→ 依頼
本文抜粋によると、クラシックギターのナイロン弦は張りの強さによって大きく何種類に分けられ、それぞれ何と呼ばれていますか。

→ 本文抜粋
- - - - -

クラシックギターについては、クラシックギター(ガットギター)とアコギの5つの違いクラシックギターの弦高の目安などの記事を書かせていただきました。

今回はクラシックギターの弦の種類と選び方についてご紹介してゆきたいと思います。

また、クラシックギターの弦の交換時期についてや、有名な(おすすめの)メーカーについてもご紹介したいと思います。

では早速見てゆきましょう!

ナイロン弦について

アコギ(フォークギター)では、金属製のスチール弦が使われますが、クラシックギターの場合は、ナイロン弦が使われます。

写真はYAMAHAのナイロン弦、NS110 Set:

クラシックギターは、ガットギターとも呼ばれますが、ガットとは腸という意味があります。

昔のガットギターは、羊の腸を弦として使ったのがはじまりで、腸=ガットなので、ガットギターと呼ばれるようになりました。

ただ、羊腸に変わって、経済的で長持ちする「ナイロン弦」が開発されてからは、ナイロン弦が主流(一般的)になりました。

この(クラシックギターに使われる)ナイロン弦ですが、6弦から4弦がナイロン(またはカーボンが使われることもある)を銅などの金属で巻いた巻弦(ワウンド弦)、3弦から1弦がナイロンやカーボンなどの弦となっています。

ナイロン弦の3つの種類と選び方

さて、ナイロン弦ですが、大きくわけると3つの種類があります。

それらが、

①ロー・テンション
②ミディアム・テンション
③ハイ・テンション

の3つになります。

これらは、弦の「張りの強さ」を表しているのですが、ナイロン弦の場合は、張りの強さ(テンション)で弦を選んでゆく形になります

ちなみに、アコースティックギター(フォークギター)の場合は、ゲージ、または弦の太さが張りの強さを決める形になります。

- - - - -

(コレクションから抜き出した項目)

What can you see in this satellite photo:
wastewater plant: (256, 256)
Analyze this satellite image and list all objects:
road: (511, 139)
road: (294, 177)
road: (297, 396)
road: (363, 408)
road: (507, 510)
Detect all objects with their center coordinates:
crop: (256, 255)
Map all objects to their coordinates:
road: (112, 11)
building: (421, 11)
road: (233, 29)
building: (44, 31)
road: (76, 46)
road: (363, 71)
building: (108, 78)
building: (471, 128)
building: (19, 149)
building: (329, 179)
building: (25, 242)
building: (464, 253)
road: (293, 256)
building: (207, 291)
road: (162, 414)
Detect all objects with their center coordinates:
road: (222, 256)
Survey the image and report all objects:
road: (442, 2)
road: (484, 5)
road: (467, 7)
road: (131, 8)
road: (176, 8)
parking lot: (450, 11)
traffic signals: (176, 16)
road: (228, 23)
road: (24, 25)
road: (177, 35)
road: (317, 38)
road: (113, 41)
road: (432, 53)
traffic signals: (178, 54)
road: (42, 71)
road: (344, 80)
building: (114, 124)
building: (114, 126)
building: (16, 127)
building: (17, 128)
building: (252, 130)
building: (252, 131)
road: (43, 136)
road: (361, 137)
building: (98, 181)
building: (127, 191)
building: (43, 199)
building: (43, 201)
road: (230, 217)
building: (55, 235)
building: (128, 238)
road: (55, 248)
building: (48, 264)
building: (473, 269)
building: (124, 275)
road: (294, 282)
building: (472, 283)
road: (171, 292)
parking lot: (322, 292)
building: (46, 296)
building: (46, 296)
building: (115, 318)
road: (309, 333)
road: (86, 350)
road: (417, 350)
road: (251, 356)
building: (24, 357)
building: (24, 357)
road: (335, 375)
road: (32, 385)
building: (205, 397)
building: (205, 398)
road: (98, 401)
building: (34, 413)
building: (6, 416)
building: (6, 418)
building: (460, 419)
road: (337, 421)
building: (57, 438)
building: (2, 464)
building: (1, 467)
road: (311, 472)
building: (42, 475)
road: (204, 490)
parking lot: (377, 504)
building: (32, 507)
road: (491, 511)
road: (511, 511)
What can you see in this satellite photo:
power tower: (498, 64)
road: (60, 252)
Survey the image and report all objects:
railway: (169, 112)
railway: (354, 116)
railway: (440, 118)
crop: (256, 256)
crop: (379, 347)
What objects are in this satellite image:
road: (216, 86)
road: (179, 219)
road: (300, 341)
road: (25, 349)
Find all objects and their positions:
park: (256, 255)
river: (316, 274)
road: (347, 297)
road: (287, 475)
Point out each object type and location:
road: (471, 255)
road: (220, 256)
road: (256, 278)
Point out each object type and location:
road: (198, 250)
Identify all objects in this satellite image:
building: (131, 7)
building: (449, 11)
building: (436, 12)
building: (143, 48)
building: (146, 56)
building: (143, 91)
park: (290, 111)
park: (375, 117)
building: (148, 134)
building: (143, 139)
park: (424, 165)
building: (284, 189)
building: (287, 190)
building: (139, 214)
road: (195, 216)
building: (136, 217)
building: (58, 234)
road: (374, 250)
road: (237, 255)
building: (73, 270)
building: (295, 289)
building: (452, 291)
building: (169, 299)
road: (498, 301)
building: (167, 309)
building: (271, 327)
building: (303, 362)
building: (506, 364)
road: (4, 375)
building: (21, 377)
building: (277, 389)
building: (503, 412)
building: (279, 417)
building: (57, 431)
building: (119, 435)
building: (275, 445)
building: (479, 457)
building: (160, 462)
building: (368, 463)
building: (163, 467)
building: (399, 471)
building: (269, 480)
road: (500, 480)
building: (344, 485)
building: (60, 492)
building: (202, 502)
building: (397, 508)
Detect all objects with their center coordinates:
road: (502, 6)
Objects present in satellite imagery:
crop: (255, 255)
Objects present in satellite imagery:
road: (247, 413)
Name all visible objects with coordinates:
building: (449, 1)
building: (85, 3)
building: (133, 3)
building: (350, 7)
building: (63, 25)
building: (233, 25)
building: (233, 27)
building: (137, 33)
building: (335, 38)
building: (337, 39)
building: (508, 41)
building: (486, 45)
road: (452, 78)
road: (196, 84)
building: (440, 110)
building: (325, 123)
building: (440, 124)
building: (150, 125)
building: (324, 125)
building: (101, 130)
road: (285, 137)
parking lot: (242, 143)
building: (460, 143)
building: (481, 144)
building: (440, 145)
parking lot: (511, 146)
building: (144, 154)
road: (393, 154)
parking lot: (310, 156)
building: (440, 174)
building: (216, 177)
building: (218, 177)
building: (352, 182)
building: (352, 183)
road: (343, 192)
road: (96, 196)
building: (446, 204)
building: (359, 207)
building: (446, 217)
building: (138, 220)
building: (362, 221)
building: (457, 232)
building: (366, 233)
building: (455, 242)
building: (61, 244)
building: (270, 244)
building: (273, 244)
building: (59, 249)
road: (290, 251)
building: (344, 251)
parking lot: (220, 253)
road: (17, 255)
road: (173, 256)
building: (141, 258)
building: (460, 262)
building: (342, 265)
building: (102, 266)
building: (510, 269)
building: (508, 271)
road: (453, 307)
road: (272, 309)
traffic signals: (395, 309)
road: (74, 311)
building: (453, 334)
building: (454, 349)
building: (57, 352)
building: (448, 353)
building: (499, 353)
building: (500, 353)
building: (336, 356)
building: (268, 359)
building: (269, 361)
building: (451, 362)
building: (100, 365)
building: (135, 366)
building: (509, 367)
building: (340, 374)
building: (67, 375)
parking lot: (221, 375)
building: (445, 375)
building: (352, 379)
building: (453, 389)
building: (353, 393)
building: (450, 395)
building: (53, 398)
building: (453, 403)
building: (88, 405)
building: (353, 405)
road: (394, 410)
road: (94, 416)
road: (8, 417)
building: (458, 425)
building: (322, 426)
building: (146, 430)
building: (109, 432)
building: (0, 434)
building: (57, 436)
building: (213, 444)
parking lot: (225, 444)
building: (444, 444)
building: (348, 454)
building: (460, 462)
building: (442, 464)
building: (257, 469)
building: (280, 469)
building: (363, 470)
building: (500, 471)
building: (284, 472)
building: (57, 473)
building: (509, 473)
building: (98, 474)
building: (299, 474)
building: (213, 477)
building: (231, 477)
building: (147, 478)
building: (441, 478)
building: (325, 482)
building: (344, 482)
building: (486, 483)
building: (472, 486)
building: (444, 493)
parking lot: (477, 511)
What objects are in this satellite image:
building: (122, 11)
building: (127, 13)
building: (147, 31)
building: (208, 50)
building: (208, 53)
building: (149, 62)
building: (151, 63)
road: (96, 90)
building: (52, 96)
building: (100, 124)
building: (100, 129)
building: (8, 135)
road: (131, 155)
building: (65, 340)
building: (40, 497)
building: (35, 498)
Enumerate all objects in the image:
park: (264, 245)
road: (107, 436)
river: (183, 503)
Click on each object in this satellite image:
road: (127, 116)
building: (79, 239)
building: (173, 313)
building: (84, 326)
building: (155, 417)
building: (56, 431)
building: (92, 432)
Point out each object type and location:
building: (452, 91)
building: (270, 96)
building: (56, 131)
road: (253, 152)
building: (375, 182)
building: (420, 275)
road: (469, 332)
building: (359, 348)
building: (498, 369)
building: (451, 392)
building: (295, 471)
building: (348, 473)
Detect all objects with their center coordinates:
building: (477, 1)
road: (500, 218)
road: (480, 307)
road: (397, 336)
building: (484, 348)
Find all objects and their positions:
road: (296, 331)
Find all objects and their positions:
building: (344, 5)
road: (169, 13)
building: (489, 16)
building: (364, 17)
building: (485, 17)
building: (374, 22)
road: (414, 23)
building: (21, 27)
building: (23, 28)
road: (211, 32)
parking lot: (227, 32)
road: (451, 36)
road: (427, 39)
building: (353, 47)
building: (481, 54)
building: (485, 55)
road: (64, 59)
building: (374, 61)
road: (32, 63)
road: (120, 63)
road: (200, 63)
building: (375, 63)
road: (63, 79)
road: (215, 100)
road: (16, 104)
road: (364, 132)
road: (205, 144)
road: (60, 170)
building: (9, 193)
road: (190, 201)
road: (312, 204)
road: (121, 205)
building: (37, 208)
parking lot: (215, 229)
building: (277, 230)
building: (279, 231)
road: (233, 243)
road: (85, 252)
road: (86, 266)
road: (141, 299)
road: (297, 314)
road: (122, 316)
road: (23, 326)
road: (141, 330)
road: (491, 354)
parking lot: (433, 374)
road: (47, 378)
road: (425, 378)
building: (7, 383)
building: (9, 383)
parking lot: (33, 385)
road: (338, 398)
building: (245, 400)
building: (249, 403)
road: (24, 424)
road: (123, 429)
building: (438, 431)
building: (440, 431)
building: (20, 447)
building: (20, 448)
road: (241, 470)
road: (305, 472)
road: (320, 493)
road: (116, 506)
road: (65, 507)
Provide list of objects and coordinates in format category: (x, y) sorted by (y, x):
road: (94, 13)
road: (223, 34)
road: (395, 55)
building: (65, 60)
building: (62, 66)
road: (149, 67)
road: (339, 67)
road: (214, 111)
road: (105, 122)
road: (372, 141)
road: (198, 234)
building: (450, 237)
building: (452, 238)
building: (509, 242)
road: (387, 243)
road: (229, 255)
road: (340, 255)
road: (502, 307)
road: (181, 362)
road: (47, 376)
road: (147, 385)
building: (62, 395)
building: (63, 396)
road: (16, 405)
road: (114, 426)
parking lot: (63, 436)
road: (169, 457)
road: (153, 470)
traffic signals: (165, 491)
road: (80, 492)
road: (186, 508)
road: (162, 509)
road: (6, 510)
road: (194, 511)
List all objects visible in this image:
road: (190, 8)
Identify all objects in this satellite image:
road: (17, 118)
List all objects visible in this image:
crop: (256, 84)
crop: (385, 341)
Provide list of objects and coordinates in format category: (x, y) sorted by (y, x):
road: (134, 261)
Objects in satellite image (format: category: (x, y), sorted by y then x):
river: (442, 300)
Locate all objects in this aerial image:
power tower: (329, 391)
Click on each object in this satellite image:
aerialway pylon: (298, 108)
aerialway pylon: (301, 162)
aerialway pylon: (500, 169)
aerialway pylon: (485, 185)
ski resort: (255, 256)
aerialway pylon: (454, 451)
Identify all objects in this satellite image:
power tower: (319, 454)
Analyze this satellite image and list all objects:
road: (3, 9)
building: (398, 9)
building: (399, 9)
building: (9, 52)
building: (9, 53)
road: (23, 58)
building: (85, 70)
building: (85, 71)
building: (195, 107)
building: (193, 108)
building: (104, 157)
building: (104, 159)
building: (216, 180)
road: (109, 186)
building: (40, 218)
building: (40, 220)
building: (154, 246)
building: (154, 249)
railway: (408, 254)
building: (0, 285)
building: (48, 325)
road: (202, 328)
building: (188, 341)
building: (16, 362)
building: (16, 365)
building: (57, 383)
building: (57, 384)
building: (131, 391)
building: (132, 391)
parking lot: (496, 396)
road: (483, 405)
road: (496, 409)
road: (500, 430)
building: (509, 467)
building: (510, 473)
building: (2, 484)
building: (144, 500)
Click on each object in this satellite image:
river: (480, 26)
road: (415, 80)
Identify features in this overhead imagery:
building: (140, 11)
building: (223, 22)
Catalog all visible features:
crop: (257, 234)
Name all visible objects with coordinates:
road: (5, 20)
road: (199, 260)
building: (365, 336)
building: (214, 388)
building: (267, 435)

- - - - -

→ 回答
ロー・テンション、ミディアム・テンション、ハイ・テンションの3種類です。